"Bar of a Gambling Saloon," "Drawn on Wood by Mr. L.C. Martin, from Designs by Frank Marryat," illustration for From Mountains to Molehills..., 1885. Larger.
During the Gold Rush, San Francisco bustled with myriad business activities, but when it came to recreation, the choices were pretty slim.
British travel writer Frank Marryat arrived in California in 1850, eager to record Gold Rush goings-on, including the peculiar manners displayed in San Francisco "drinking-bars."
The better description of drinking-bars are fitted up with great taste, and at enormous expense. Order and quiet are preserved within them during the day; they are generally supplied with periodicals and newspapers, and business assignations are made and held in them at all hours. Every body in the place is generous and lavish of money; and perhaps one reason for so many drinks being consumed is in fact that there is ever some liberal sould who is not content until he has ranged some twenty of his acquaintances at the bar; and ehwn each one is suplied with a "drink," he says, "My respects gentlemen!" and the twenty heads being simultaneously thrown back, down go "straight brandies," "Queen-Charlottes," "stone-fences," "Champagne-cocktails," and "sulky sangarees," while the liberal entertainer discharges the score, and each one hurries to his business. There is no one in such a hurry as a Californian, but he always has time to take a drink.
"Mountains and Molehills...," frontispiece, 1855. Larger.
Though some of us may scoff, the purchase and use of firearms in California is strictly regulated; looking at conditions during the Gold Rush may give us a clue as to why.
Frank Marryat, an English travel writer and sportsman, was familiar with firearms. But during his tour of Gold Rush California, even he was astonished to see them so casually brandished.
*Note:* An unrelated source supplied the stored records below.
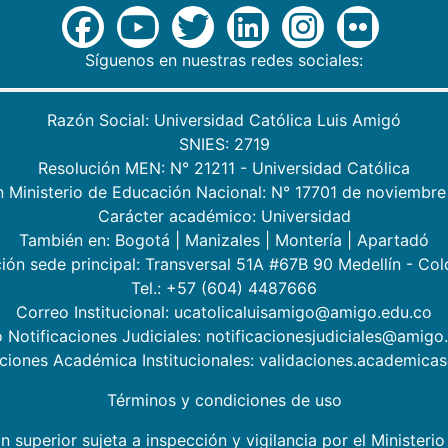
Síguenos en nuestras redes sociales:
Razón Social: Universidad Católica Luis Amigó
SNIES: 2719
Resolución MEN: N° 21211 - Universidad Católica
n Ministerio de Educación Nacional: N° 17701 de noviembre
Carácter académico: Universidad
También en:
Bogotá
|
Manizales
|
Montería
|
Apartadó
ión sede principal: Transversal 51A #67B 90 Medellín - Co
Tel.: +57 (604) 4487666
Correo Institucional: ucatolicaluisamigo@amigo.edu.co
 Notificaciones Judiciales: notificacionesjudiciales@amigo
aciones Académica Institucionales: validaciones.academic
Términos y condiciones de uso
n superior sujeta a inspección y vigilancia por el Minister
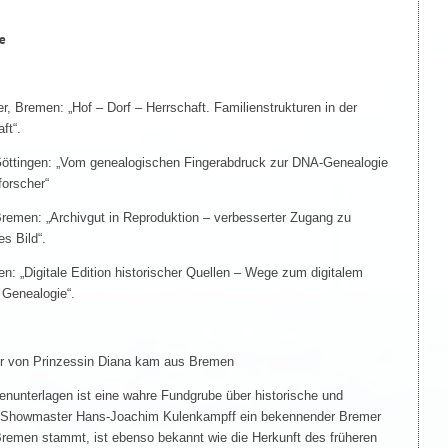
e
, Bremen: „Hof – Dorf – Herrschaft. Familienstrukturen in der
ft“.
Göttingen: „Vom genealogischen Fingerabdruck zur DNA-Genealogie
forscher“
 Bremen: „Archivgut in Reproduktion – verbesserter Zugang zu
es Bild“.
en: „Digitale Edition historischer Quellen – Wege zum digitalem
 Genealogie“.
hr von Prinzessin Diana kam aus Bremen
nunterlagen ist eine wahre Fundgrube über historische und
 Showmaster Hans-Joachim Kulenkampff ein bekennender Bremer
remen stammt, ist ebenso bekannt wie die Herkunft des früheren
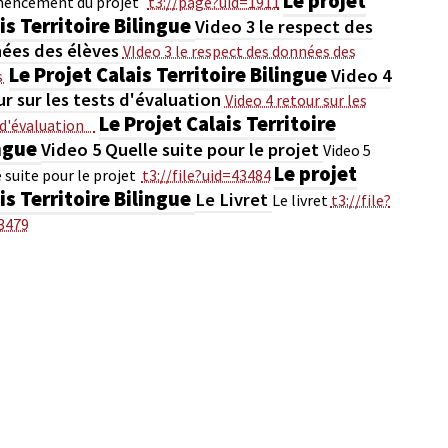
Le projet
encement du projet
t3://page?uid=1911
is Territoire Bilingue
Video 3 le respect des
ées des élèves
VIdeo 3 le respect des données des
Le Projet Calais Territoire Bilingue
Video 4
s
r sur les tests d'évaluation
Video 4 retour sur les
Le Projet Calais Territoire
 d'évaluation
ngue
Video 5 Quelle suite pour le projet
Video 5
Le projet
 suite pour le projet
t3://file?uid=43484
is Territoire Bilingue
Le Livret
Le livret
t3://file?
3479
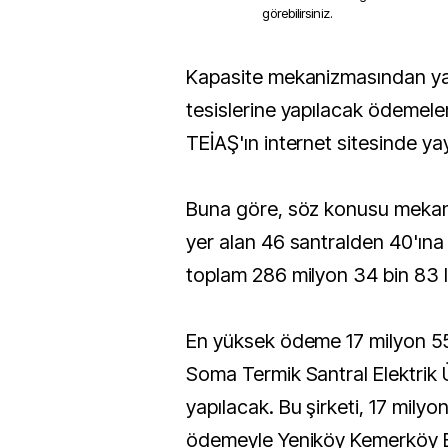
görebilirsiniz.
Kapasite mekanizmasından yararlanan üretim
tesislerine yapılacak ödemelere 
TEİAŞ'ın internet sitesinde ya
Buna göre, söz konusu meka
yer alan 46 santralden 40'ına 
toplam 286 milyon 34 bin 83 
En yüksek ödeme 17 milyon 555
Soma Termik Santral Elektrik 
yapılacak. Bu şirketi, 17 milyo
ödemeyle Yeniköy Kemerköy El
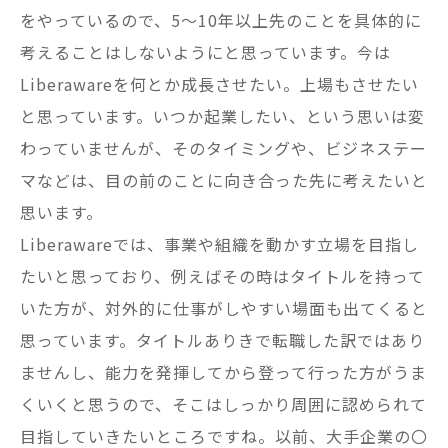
をやっているので、5～10年以上先のことを具体的に
考えることはしないようにと思っています。今は
Liberawareを何とか成長させたい。上場もさせたい
と思っています。いつか起業したい、という思いは変
わっていませんが、そのタイミングや、ビジネステー
マなどは、目の前のことに向き合った先に考えたいと
思います。
Liberawareでは、事業や組織を動かす立場を目指し
たいと思っており、例えばその時はタイトルを持って
いた方が、対外的に仕事がしやすい場面も出てくると
思っています。タイトルありきで転職した訳ではあり
ませんし、能力を発揮してから登って行った方がうま
くいくと思うので、そこはしっかり周囲に認められて
目指していきたいところですね。以前、大手企業の〇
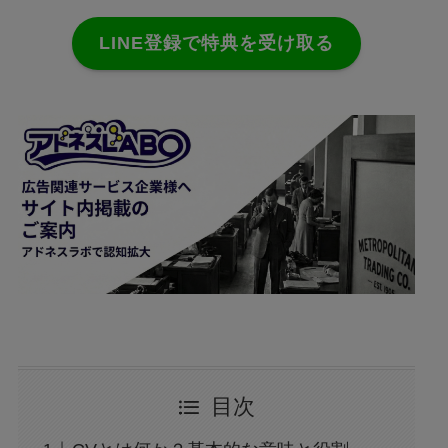
LINE登録で特典を受け取る
目次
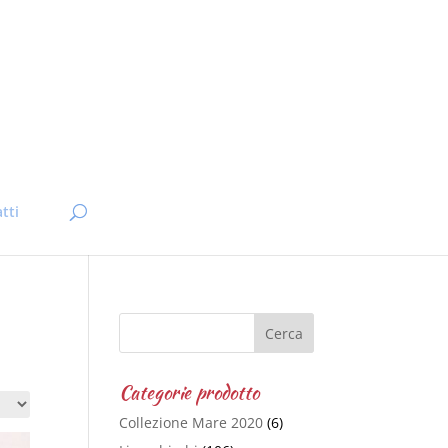
tti
Categorie prodotto
Collezione Mare 2020
(6)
Previous to the last San Francisco fire I have recorded, burglaries were so common, that it became necessary to carry fire-arms after dark, more particularly as the streets were not lighted. An acquaintance of mine was walking late one night through a street which was apparently deserted, and in which one dim light alone shed a sickly ray from over the door of a closed restaurant. As he reached this spot, a man started from the obscurity, and requested with the politeness of a Claude Duval to know the time. With equal civility, my friend presented the dial of his watch to the light, and allowing the muzzle of his revolver to rest gracefully upon the turnip, he invited the stranger to inspect for himself. Slowly the latter advanced, and the sickly ray gleamed likewise on the barrel of his "six-shooter," as with some difficulty he satisfied himself respecting the time.
Both then prepared to depart, and for the first time the light fell on their faces; then these desperate fellows discovered that they were no burglars, but old acquaintances, who had dined in company on that very evening. But this is not the only part of the world where it is prudent to look on every man as a rogue until you know him to be honest.
Frank Marryat returned to England in 1853. He died just two years later, the same year that his Gold Rush chronicle Mountains and Molehills appeared.
"Acres and acres of empty oyster shells. Piles 15 deep in places.," photographed by Lewis Wickes Hine, 1909. Larger.
California has its own version of the old cliche "necessity is the mother of invention." Here, desire is the mother of opportunity.
In 1850 Francis Marryat left England for Californa, intent on gathering material for a book. He found plenty to write about, including California's incipient oyster industry.
It is not until you have been a long time without an oyster that you find how indispensable to your complete happiness this bivalve is; so soon as the want of it was generally expressed by the inhabitants of San Francisco, some enterprising individual gave his attention to the subject, and, after an adventurous voyage of discovery along the coast, he found a bed, and returned with a cargo of natives in triumph. . . They were very small innocent oysters at first, and tasted like a teaspoonful of salt water; they also cost sixpence a piece, which was about their weight in silver; but they were oysters; a victory had been gained; an imperious want had been supplied: we thought of this as we swallowed them, and were grateful for them even at the price. Since then the submarine colony has thrived so well that oysters in San Francisco are not only large, but comparatively cheap, so that many of the inhabitants gratuitously supply the city with pavement by throwing the shells out into the street, as oyster-venders do in every city in the world where the law permits.